There is a special weight placed upon black public intellectuals, as Mychal Denzel Smith recently wrote in Harper’s — and it’s even more burdensome for those who are physically large and deemed unfit for the public eye. But as Laymon quotes his grandmother, one may need to be “heavy enough for everything you to be heavy for” in this nation.
Taken together, the collective genius of "Thick," "Heavy" and "Hunger" is in how they illustrate an American path towards wholeness through honest — if painful — reckoning. Discussing blackness and weight shouldn’t be relegated to the domain of sexist, racist “yo mama” jokes; the existential weight of being fat and black in America is worthy of the serious consideration they all bring.

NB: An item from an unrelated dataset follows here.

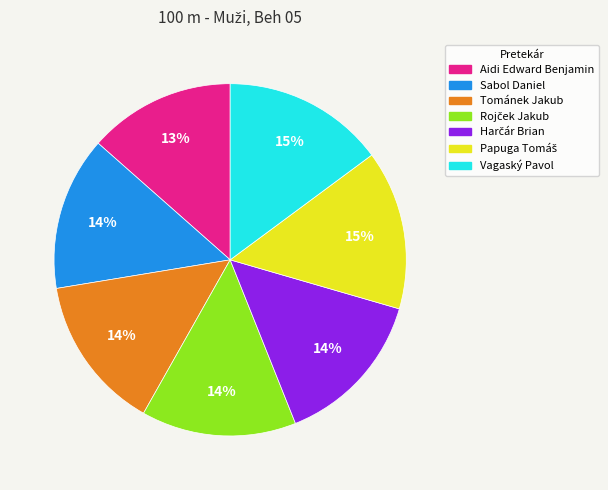

How many slices are in this pie chart?

7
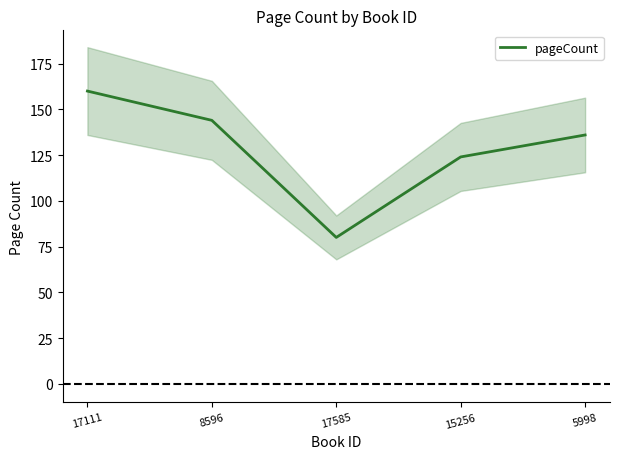

True or false: the data has more than 1 interior local peaks.

False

And, like many black writers before them, they serve up questions that all Americans ought to ponder. What it mean to be thick and heavy in this country? What would it mean to not just quickly feed our appetites, but to explore our deep, often insatiable hungers?
In exploring these questions honestly through embodied blackness, this trio of books is not a funeral dirge of misery and shame but, rather, Gay, McMillan Cottom and Laymon offer a feast of what the latter calls “black abundance.” They form a defiant, demanding cry for whole personhood, honesty and the rich bounty possible from the black literary and bodily experiences in America.